Aage Jørgensen

Personal information
- Date of birth: 2 December 1903
- Date of death: 2 November 1967 (aged 63)
- Position: Midfielder

Senior career*
- Years: Team / Apps / (Gls)
- 1920–1930: KB

International career
- 1923–1929: Denmark / 7 / (0)

Medal record
Men's Football
Representing Denmark
Nordic Football Championship
| Winner | 1924–28 |  |
| Third place | 1929–32 |  |

= Aage Jørgensen (footballer) =

Danish footballer (1903–1967)

Aage Jørgensen (2 December 1903 - 2 January 1967) was a Danish footballer who played as a midfielder. He was a one club man for Kjøbenhavns Boldklub, commonly known as KB. Jørgensen played in seven matches for the Denmark national team between 1923 and 1929, including at the 1924–28 Nordic Football Championship, which was won by Denmark.

== Club career ==
Jørgensen's entire club career was spent at KB in Frederiksberg, near Copenhagen. He was a part of the KB sides that won the Danish National Football Tournament in the 1921–22 and 1924–25 seasons.
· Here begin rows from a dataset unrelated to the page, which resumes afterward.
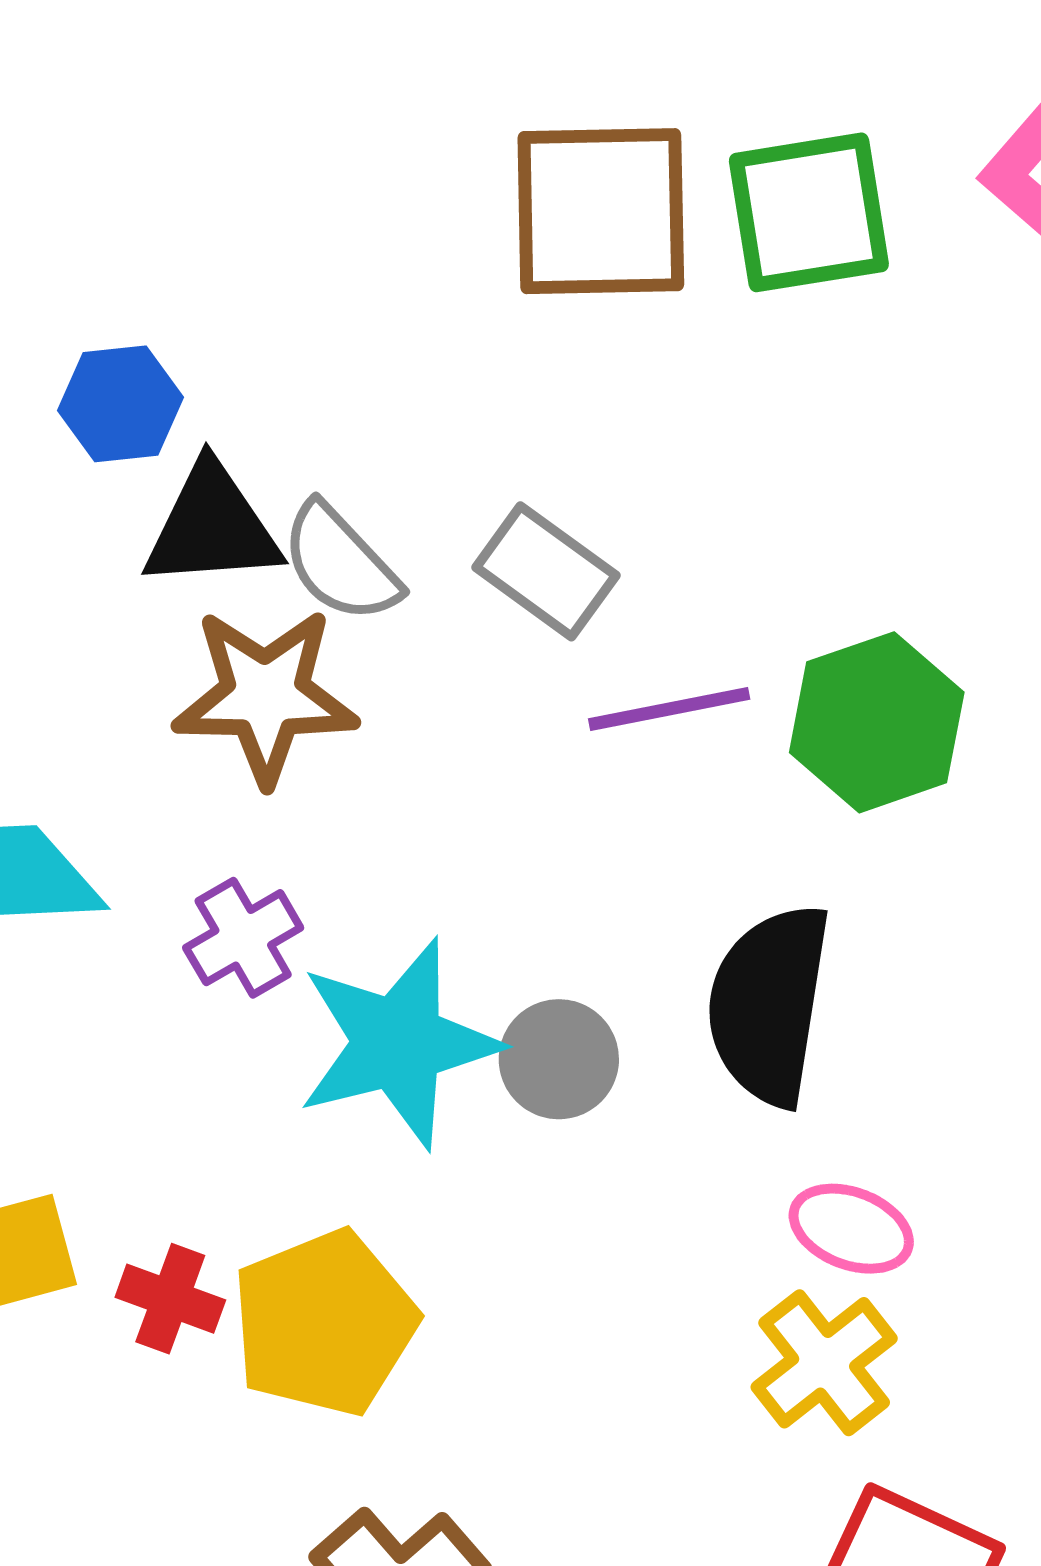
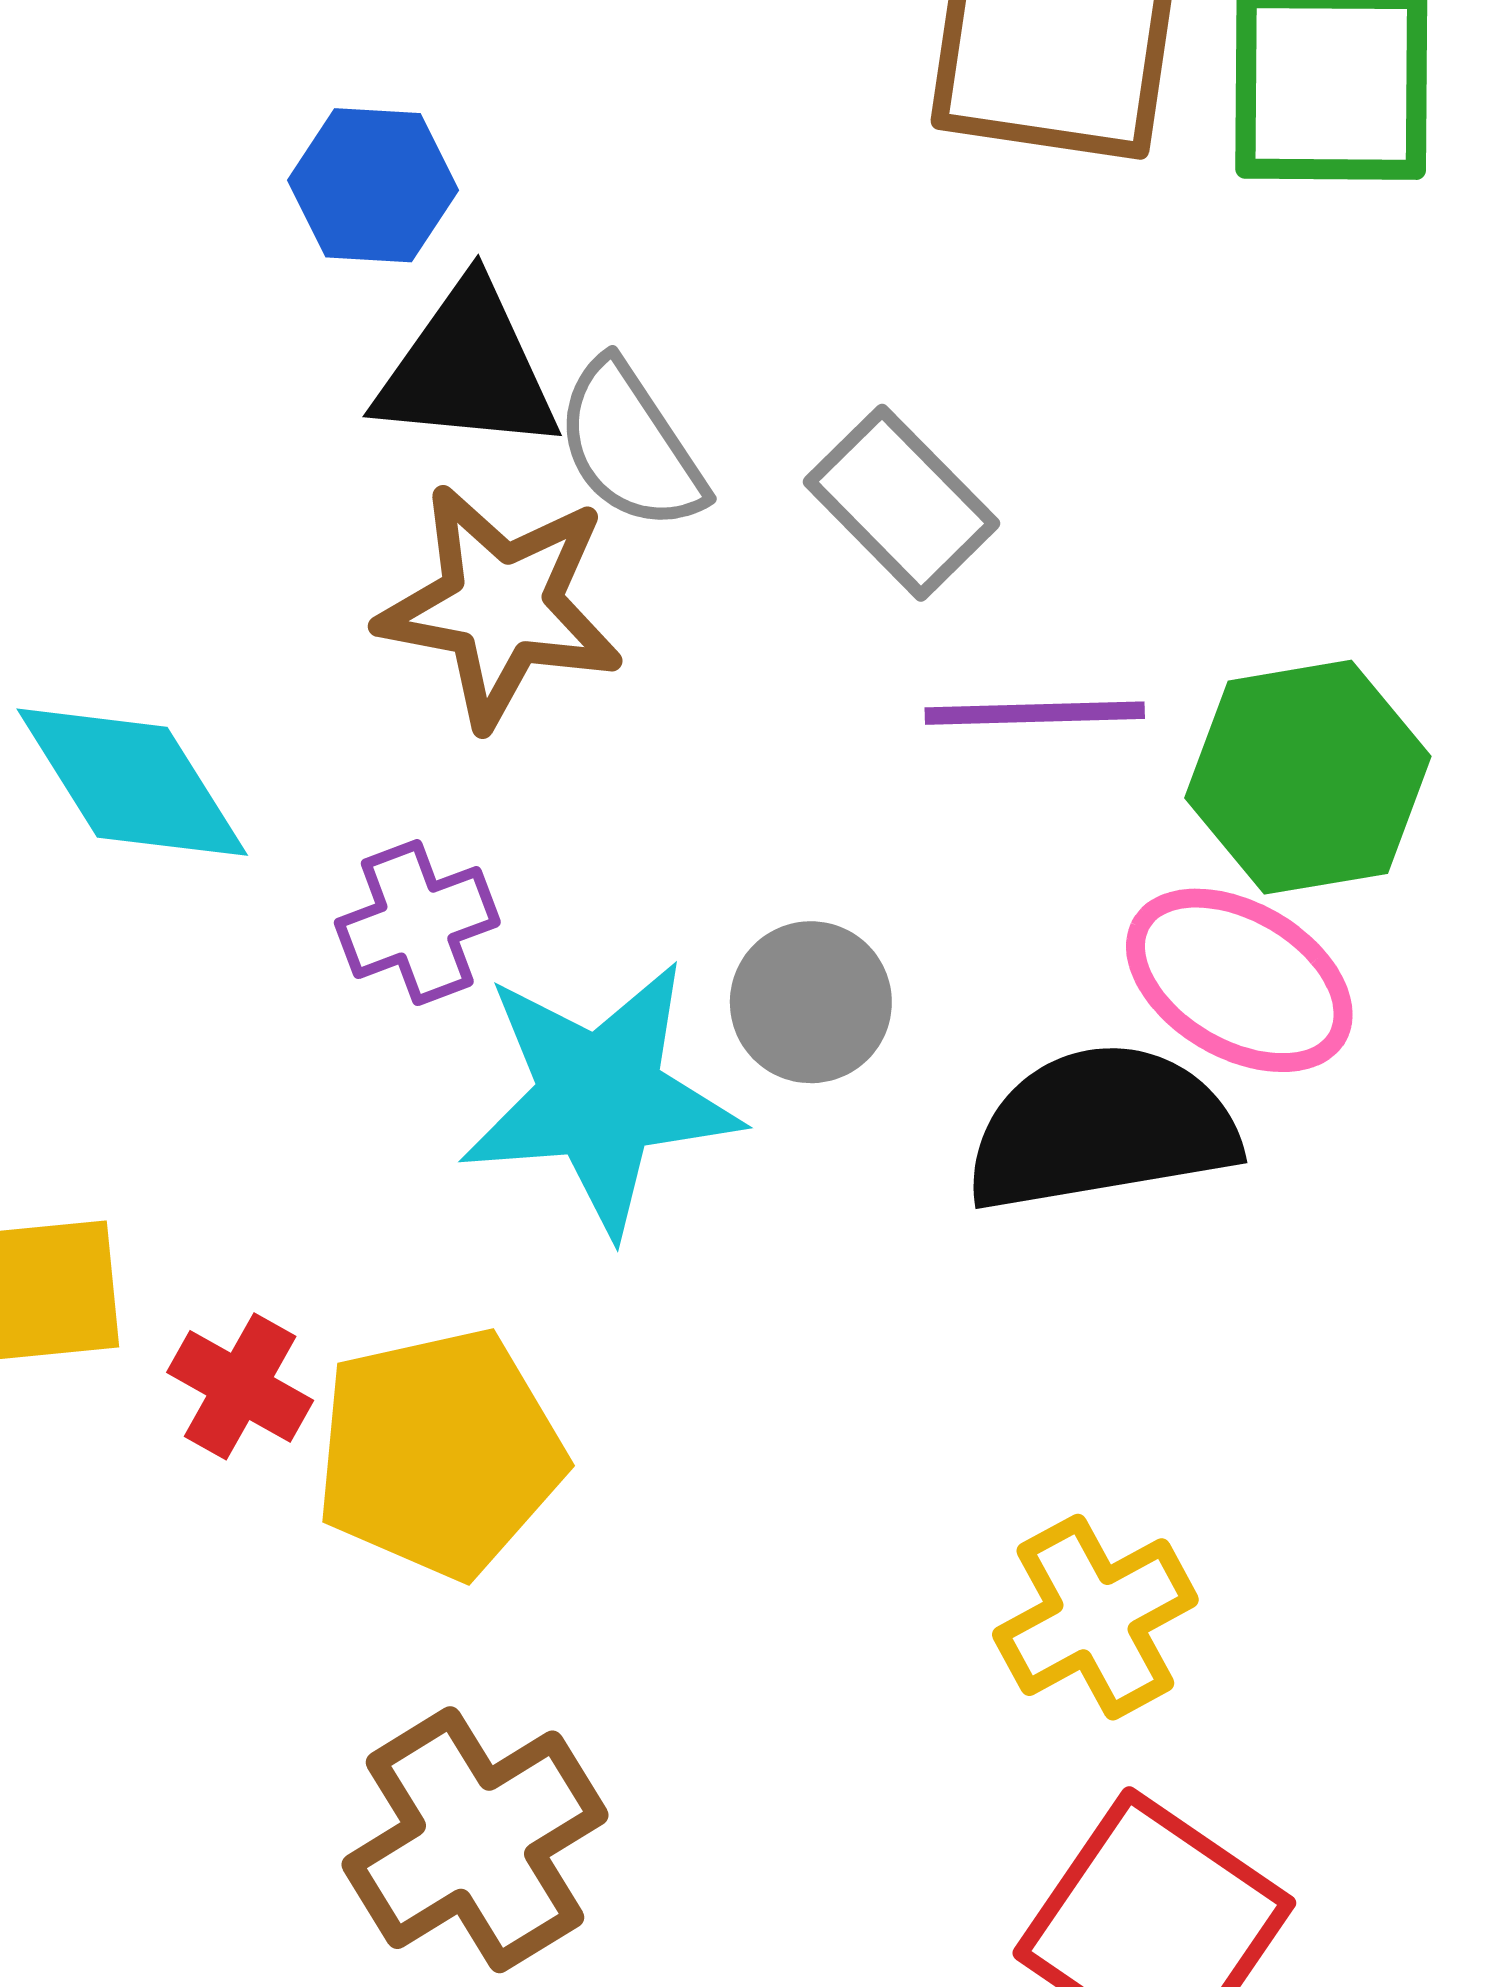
black semicircle: (769, 1004) -> (1102, 1128), turned 62
gray circle: (559, 1059) -> (811, 1002), moved
pink ellipse: (851, 1229) -> (1239, 980), moved, size x1.4

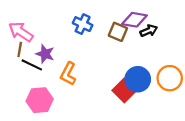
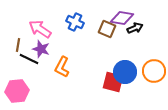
pink arrow: (21, 32) -> (40, 29), moved
red square: (124, 90) -> (113, 82), turned -30
pink hexagon: (40, 100) -> (17, 91), moved

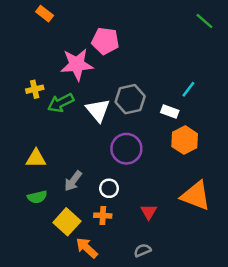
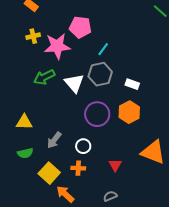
yellow cross: (35, 89) -> (33, 36), moved
cyan line: (188, 89) -> (103, 49), moved
orange hexagon: (185, 140) -> (129, 112), moved

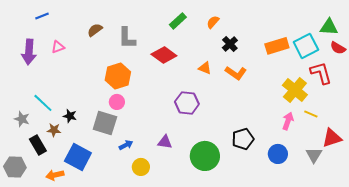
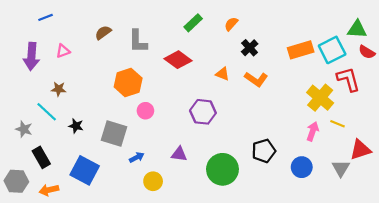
pink circle: (117, 102) -> (145, 111), moved
brown star: (54, 130) -> (59, 89), moved
orange arrow: (55, 175) -> (49, 190), moved

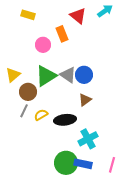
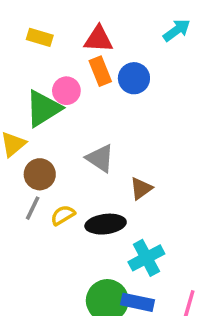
red triangle: (78, 16) -> (98, 39), moved, turned -36
gray triangle: (68, 75) -> (100, 158), moved
blue circle: (84, 75) -> (134, 78), moved
green triangle: (46, 76) -> (43, 108), moved

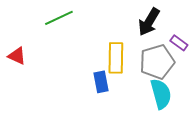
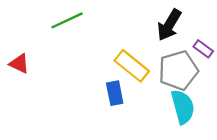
yellow rectangle: (116, 58) -> (132, 66), turned -52

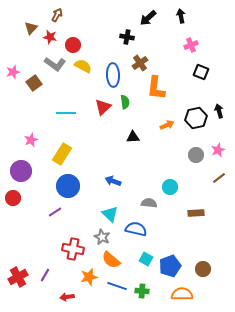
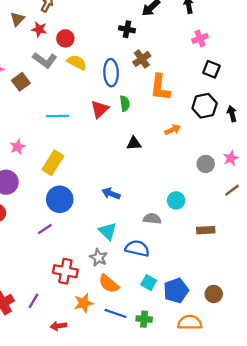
black hexagon: (196, 118) -> (205, 106), moved

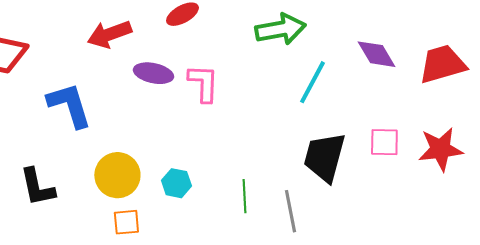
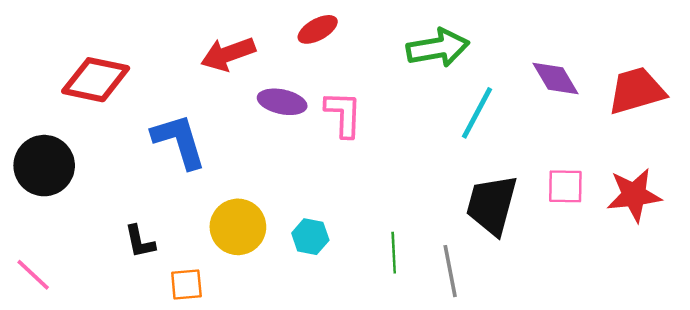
black L-shape: (37, 187) -> (140, 242), size x0.7
orange square: (126, 222) -> (186, 285), moved

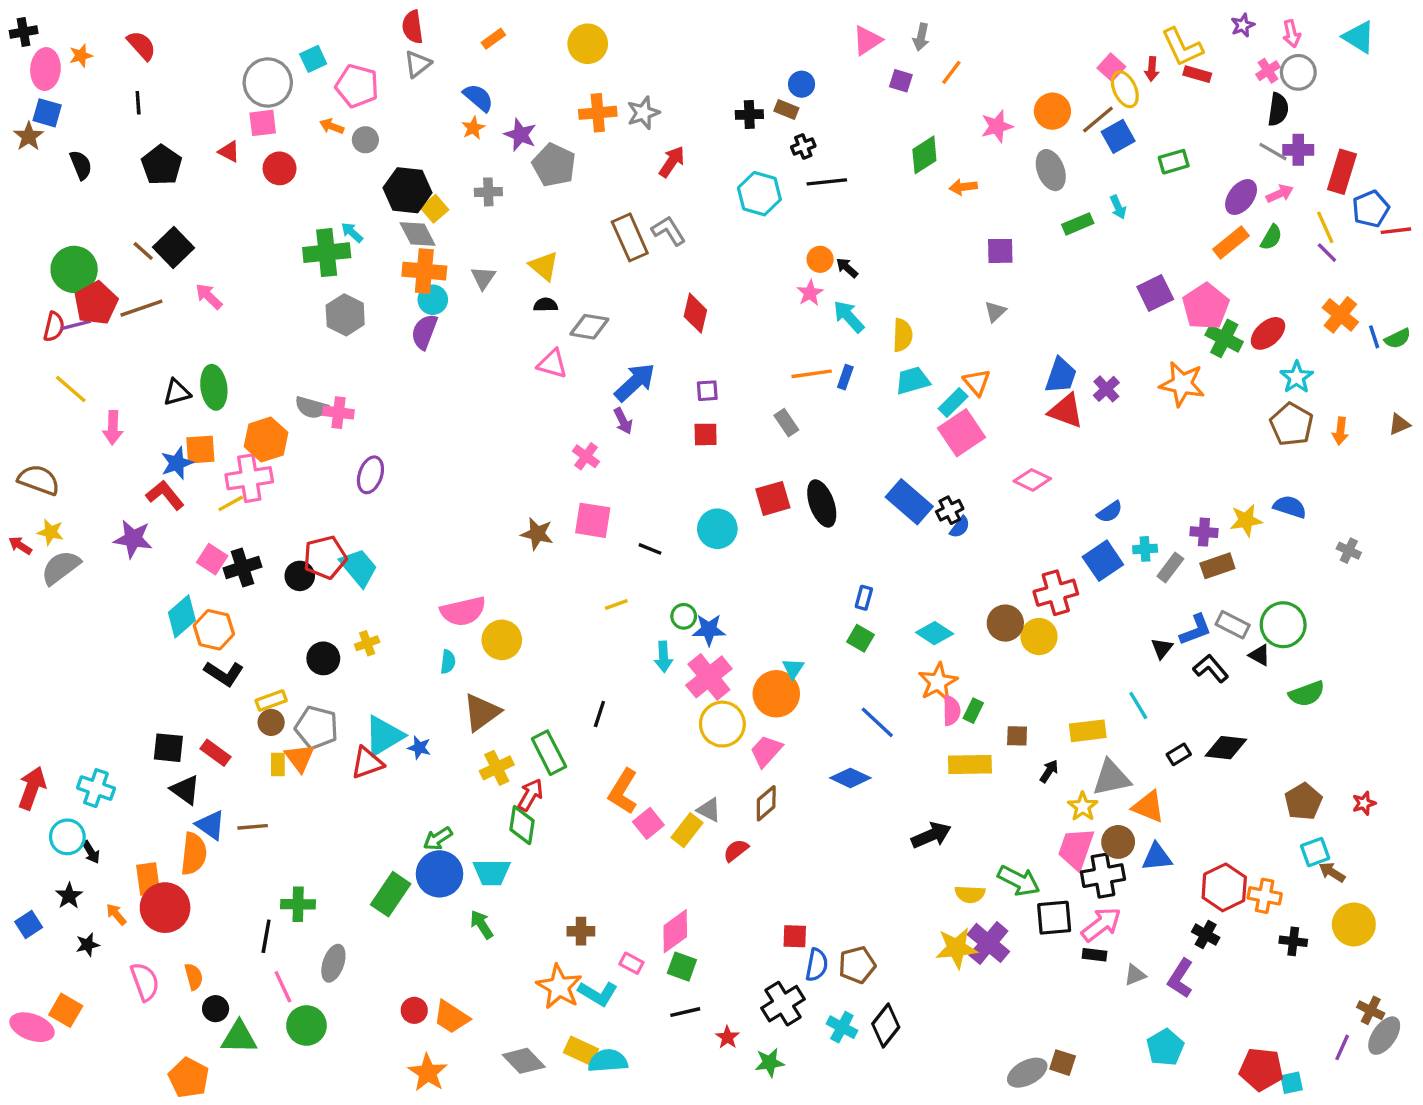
== International career ==
Jørgensen played in seven matches for the Denmark national team. His debut was in October 1923, a 3–1 friendly victory over Sweden at Råsunda Stadium in Stockholm. In the match, Jørgensen's 87th minute free kick found the head of teammate Viggo Jørgensen, who nodded the ball down to the third Danish goalscorer of the day, Karl Wilhelmsen. He represented Denmark at two Nordic Football Championships, including the 1924–28 championship that was won by Jørgensen's Denmark and the 1929–32 championship where Denmark finished third. Jørgensen retired from both club and international football shortly after his final match for his country, a 5–2 defeat at home to Norway in the 1929–32 championship.